#### Selected passage:
Marina Stepanova

Personal information
- Nationality: Soviet Union
- Born: 1 May 1950 (age 76) Meglevo, Russian SFSR, USSR
- Height: 1.67 m (5 ft 5+1⁄2 in)
- Weight: 60 kg (132 lb; 9 st 6 lb)

Sport
- Country: USSR
- Sport: Track and field
- Event: 400 m hurdles
- Retired: 1987

Medal record
Women's athletics
Representing Soviet Union
European Championships
| Gold medal – first place | 1986 Stuttgart | 400 m hurdles |

= Marina Stepanova =

Russian former athlete (born 1950)

Marina Ivanovna Stepanova (née Makeyeva (Марина Ивановна Степанова-Макеева) born 1 May 1950) is a Russian former athlete who competed for the Soviet Union in the 400 metres hurdles, and became the first woman to run under 53 seconds for the event, when she ran 52.94 secs in 1986.

==Career==
Born in Meglevo, Imeni Sverdlova settlement, Stepanova started to compete internationally in 1978 at the European Championships in Prague where she finished sixth in her semifinal heat. That year she had a PB of 56.19 seconds in the 400m hurdles. In 1979, she broke the world record for the first time, running 54.78 seconds at the Soviet Spartakiad, defeating previous world record holder Tatyana Zelentsova.

#### Task A:
Please rewrite the Marina Stepanova biography from "Russian former athlete (born" up to and including "holder Tatyana Zelentsova.", substituting "global record" for "world record".
#### Task B:
Answer these questions from the Marina Stepanova biography:
(i) At which city's European Championships did she win gold?
(ii) What was her personal best in the 400m hurdles in 1978?
(iii) In what year did she retire?

#### Records:
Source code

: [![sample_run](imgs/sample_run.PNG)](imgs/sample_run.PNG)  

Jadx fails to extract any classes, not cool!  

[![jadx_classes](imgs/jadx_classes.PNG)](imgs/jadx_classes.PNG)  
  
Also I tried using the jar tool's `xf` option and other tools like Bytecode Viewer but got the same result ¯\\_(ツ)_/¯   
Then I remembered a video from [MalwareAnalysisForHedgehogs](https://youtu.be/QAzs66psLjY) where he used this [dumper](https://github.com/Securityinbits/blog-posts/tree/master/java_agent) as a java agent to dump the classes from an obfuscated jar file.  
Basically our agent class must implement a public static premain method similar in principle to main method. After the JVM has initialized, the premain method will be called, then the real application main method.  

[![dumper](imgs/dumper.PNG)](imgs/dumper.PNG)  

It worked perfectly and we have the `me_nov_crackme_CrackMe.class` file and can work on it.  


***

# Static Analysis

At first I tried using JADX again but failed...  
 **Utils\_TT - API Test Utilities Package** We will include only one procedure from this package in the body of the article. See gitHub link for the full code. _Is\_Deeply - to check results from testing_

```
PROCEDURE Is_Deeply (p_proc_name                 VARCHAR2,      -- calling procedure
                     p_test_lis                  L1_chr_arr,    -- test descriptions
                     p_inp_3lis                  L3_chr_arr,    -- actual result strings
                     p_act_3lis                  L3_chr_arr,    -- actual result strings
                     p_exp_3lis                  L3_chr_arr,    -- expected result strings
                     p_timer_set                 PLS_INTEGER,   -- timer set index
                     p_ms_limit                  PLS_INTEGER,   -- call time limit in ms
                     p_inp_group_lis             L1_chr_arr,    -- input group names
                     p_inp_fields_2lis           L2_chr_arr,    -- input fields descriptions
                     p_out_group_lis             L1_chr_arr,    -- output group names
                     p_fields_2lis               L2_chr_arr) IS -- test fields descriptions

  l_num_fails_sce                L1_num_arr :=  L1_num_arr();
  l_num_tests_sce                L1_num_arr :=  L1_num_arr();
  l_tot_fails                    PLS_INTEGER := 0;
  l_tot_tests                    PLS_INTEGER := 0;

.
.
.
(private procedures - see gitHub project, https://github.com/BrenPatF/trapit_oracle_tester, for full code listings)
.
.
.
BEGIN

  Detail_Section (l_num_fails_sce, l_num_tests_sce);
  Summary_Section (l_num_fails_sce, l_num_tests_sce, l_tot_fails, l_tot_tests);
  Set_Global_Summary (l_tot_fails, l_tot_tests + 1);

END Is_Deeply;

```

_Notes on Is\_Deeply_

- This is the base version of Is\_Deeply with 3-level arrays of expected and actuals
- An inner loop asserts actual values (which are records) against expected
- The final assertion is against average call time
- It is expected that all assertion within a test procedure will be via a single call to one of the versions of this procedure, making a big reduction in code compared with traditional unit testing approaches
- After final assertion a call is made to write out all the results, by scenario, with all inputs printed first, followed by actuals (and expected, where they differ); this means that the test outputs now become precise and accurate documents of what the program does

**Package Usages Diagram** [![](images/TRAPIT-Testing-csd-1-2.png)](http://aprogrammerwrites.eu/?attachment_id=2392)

#### Response area A:
Russian former athlete (born 1950)

Marina Ivanovna Stepanova (née Makeyeva (Марина Ивановна Степанова-Макеева) born 1 May 1950) is a Russian former athlete who competed for the Soviet Union in the 400 metres hurdles, and became the first woman to run under 53 seconds for the event, when she ran 52.94 secs in 1986.

==Career==
Born in Meglevo, Imeni Sverdlova settlement, Stepanova started to compete internationally in 1978 at the European Championships in Prague where she finished sixth in her semifinal heat. That year she had a PB of 56.19 seconds in the 400m hurdles. In 1979, she broke the global record for the first time, running 54.78 seconds at the Soviet Spartakiad, defeating previous global record holder Tatyana Zelentsova.

#### Response area B:
(i) Stuttgart
(ii) 56.19 seconds
(iii) 1987